• [Exercise brief]: Which lines of the records contain the word "Please"? Copy each one.

Dataset entries
----

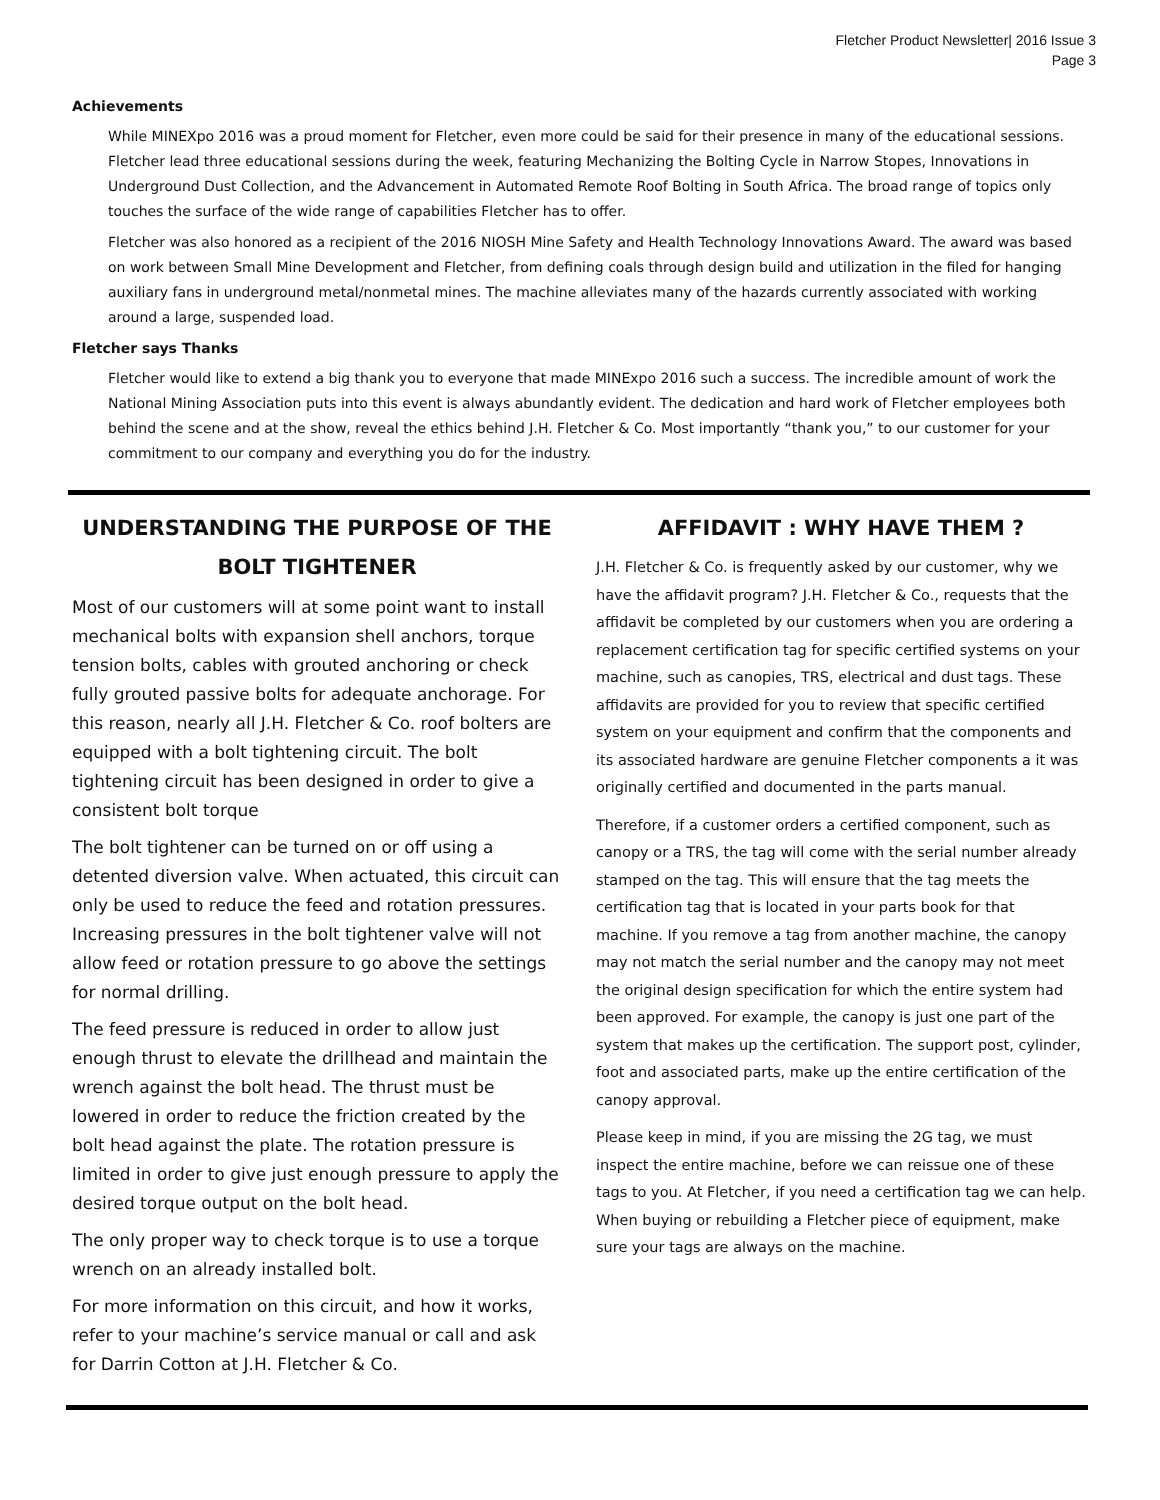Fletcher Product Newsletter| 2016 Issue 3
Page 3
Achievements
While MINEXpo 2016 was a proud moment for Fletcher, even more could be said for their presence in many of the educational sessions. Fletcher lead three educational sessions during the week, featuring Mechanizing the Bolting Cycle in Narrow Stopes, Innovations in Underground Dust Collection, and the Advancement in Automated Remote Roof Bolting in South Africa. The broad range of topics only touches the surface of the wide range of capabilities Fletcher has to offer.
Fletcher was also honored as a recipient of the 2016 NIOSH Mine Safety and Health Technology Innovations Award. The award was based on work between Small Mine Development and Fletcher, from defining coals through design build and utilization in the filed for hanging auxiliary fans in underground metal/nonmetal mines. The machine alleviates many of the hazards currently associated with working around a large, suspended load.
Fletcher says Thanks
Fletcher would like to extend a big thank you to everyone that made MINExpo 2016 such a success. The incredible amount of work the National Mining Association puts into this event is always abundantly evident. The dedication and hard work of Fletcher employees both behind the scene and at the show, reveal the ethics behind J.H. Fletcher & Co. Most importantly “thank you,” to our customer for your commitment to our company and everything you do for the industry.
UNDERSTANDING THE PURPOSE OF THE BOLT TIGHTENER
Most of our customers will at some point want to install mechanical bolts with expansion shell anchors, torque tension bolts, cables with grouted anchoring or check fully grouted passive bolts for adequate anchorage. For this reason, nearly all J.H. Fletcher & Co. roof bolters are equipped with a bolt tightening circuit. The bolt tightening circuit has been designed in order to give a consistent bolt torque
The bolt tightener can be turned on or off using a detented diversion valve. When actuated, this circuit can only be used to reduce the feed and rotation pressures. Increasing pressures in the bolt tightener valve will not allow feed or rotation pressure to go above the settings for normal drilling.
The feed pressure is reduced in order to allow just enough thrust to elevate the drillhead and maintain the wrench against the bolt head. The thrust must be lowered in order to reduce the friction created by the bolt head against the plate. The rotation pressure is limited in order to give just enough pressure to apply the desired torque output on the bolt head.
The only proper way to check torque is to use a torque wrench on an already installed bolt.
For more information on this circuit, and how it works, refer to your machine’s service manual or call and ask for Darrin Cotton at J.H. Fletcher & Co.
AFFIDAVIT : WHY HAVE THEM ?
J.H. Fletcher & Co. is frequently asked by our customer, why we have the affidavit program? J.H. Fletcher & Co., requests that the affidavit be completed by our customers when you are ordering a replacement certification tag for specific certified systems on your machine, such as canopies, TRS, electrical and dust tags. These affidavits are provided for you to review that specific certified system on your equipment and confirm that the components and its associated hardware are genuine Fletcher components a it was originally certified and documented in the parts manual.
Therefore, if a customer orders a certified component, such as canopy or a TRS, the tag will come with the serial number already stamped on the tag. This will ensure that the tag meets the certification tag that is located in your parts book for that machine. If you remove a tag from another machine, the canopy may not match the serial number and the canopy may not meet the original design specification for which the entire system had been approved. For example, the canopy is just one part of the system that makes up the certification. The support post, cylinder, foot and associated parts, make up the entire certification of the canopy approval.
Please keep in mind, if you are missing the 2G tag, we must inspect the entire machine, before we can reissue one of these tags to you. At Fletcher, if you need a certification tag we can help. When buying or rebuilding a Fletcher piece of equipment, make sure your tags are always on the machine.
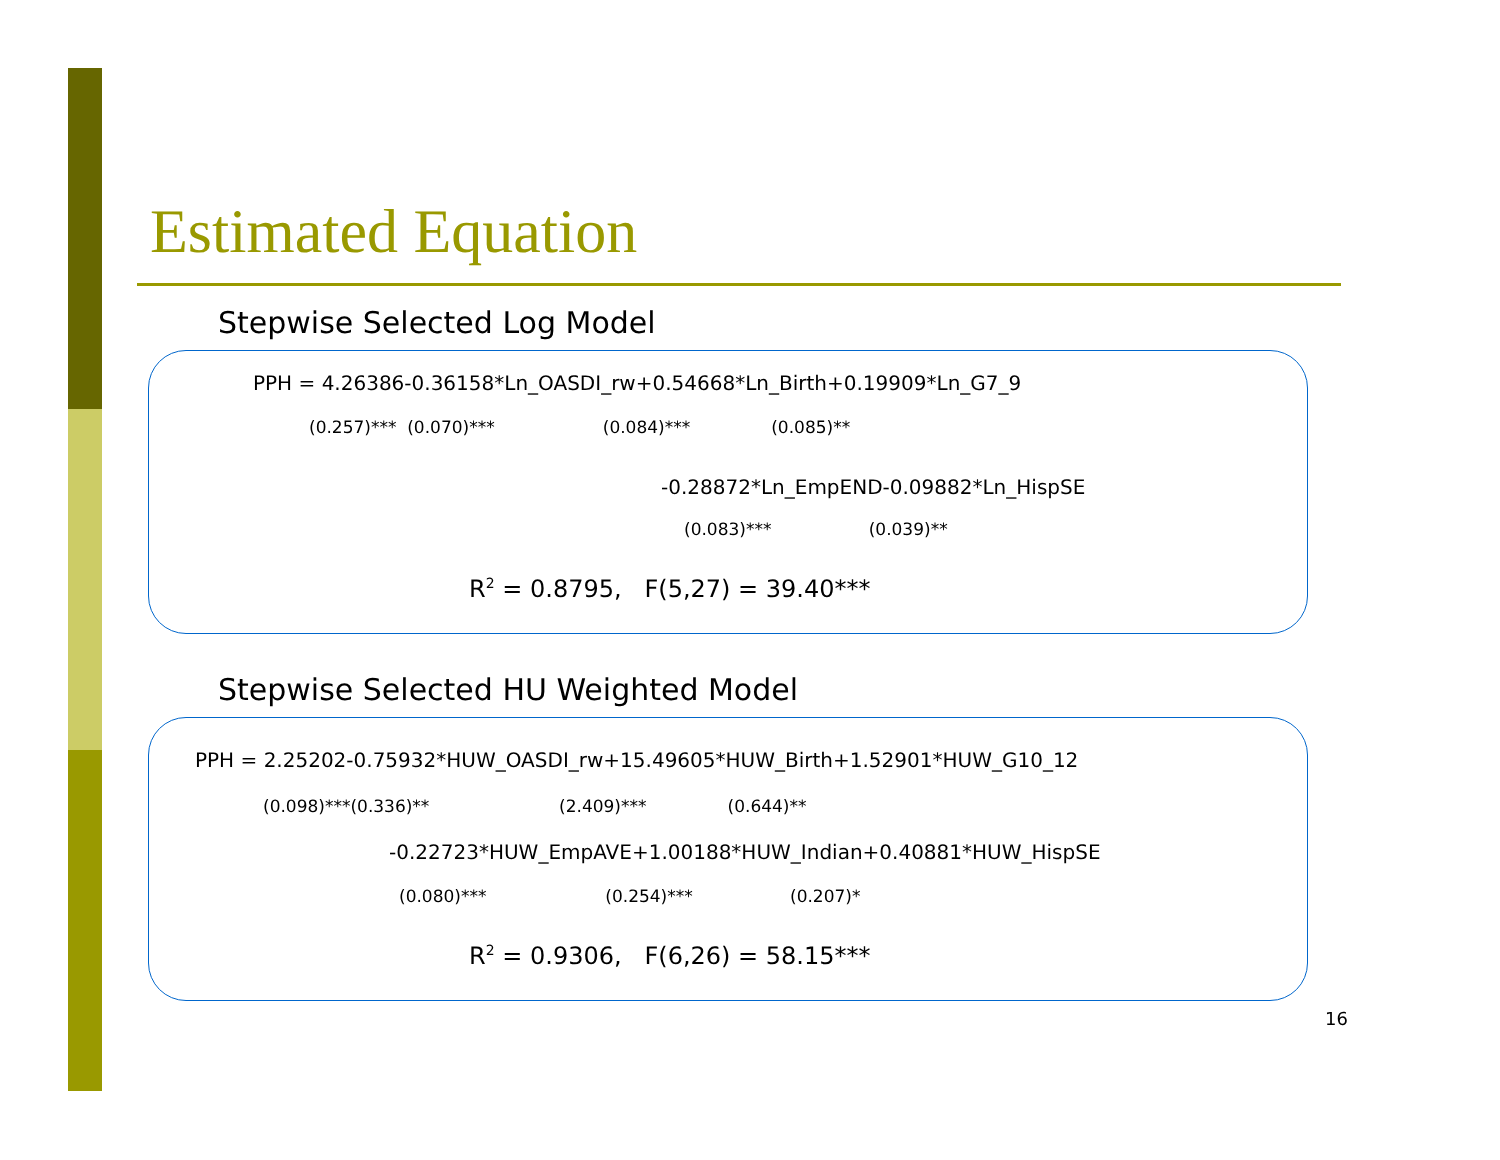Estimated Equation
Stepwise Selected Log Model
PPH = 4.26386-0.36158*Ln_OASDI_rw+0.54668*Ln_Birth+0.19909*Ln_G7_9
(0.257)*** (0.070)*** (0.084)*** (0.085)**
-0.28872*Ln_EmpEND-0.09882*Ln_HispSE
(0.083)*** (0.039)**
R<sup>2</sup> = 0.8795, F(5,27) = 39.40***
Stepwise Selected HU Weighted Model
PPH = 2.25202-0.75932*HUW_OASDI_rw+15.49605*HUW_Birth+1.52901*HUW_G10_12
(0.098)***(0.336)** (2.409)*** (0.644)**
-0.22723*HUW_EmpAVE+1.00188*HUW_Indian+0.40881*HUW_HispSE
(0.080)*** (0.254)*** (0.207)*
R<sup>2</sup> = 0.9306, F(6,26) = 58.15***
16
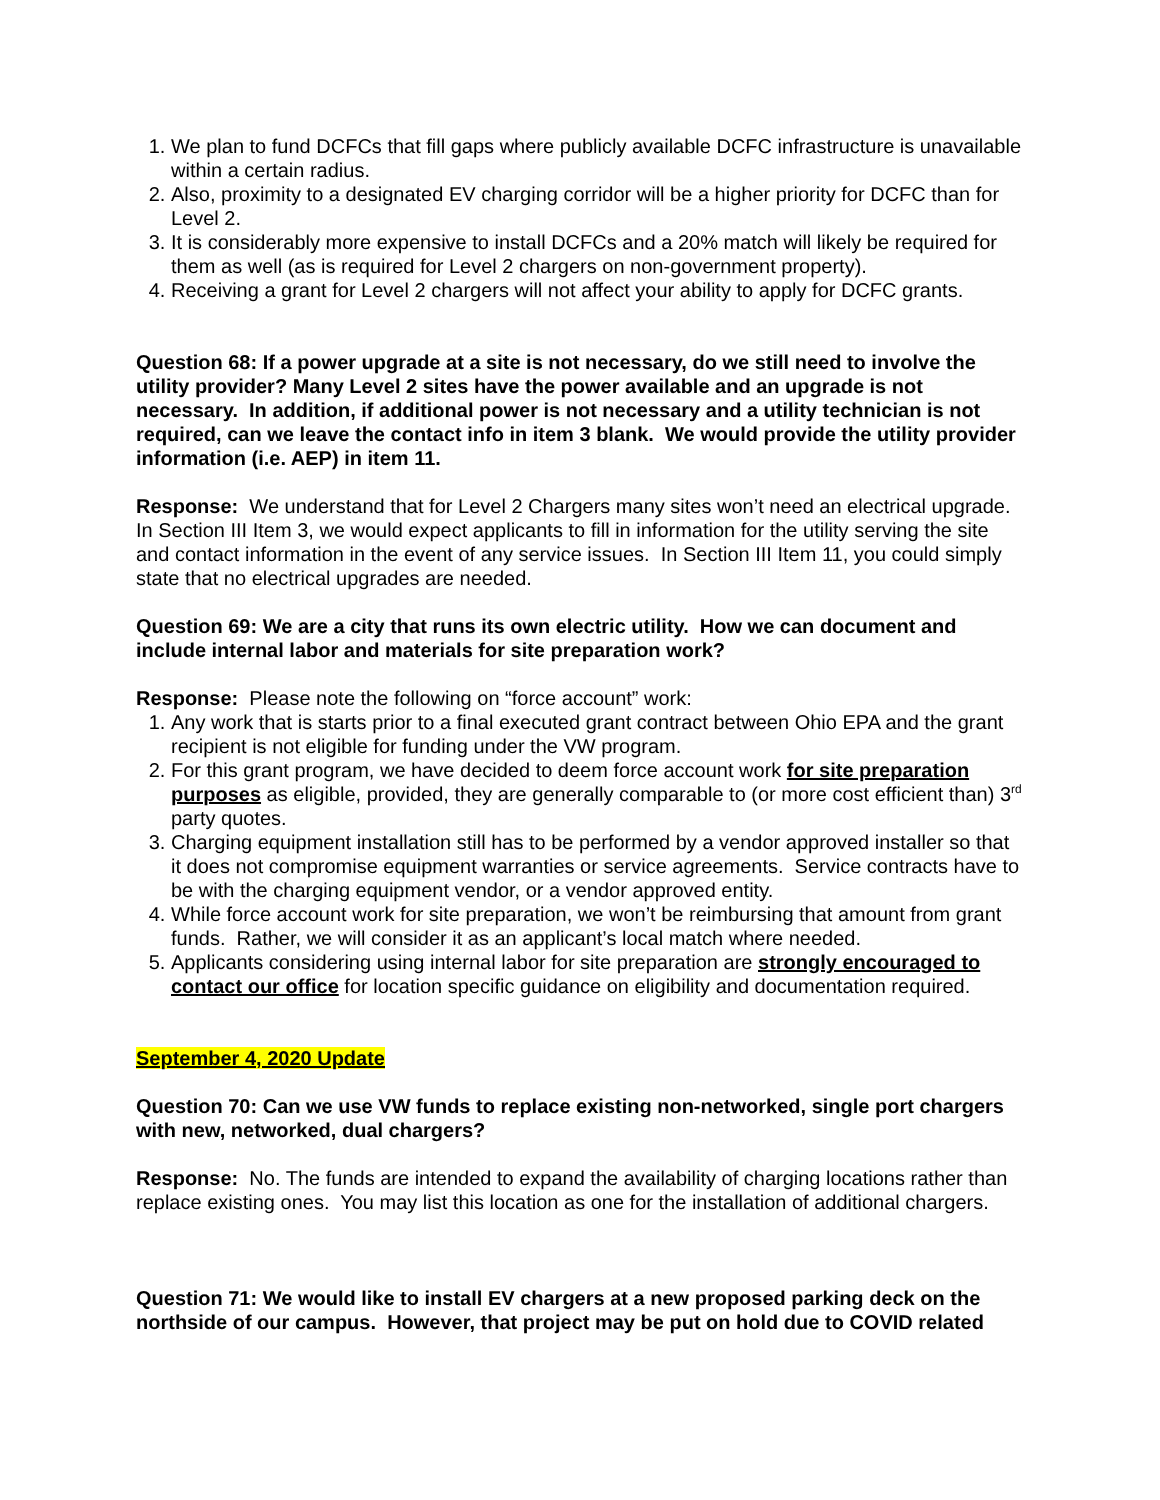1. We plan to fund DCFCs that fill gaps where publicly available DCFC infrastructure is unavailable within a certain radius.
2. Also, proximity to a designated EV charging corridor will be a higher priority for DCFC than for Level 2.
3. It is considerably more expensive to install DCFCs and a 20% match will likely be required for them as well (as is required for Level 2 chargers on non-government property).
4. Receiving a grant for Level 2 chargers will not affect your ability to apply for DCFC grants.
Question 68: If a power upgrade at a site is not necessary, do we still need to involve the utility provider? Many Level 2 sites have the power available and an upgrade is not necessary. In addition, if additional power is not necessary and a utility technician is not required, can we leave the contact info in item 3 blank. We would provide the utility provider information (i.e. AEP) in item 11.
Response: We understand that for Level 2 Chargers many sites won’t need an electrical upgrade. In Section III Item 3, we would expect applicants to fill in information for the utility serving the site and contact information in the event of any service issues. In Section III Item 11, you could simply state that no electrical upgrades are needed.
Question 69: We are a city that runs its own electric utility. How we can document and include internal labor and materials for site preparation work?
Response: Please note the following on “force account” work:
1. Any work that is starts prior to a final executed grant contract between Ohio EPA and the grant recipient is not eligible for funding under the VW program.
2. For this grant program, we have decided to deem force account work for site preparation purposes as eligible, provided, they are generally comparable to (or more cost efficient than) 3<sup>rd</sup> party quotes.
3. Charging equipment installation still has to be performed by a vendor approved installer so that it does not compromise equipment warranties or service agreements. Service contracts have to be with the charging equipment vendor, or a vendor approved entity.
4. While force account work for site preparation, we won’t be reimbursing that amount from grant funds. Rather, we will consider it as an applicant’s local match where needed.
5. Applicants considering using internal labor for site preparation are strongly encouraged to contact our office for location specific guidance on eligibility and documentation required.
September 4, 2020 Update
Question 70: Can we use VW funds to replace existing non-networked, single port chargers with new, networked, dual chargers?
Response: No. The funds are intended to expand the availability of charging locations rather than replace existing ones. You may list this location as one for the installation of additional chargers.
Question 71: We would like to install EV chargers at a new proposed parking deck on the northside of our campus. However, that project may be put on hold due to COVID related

----

• [Response to this task]:
Please keep in mind, if you are missing the 2G tag, we must inspect the entire machine, before we can reissue one of these tags to you. At Fletcher, if you need a certification tag we can help. When buying or rebuilding a Fletcher piece of equipment, make sure your tags are always on the machine.
Response: Please note the following on “force account” work:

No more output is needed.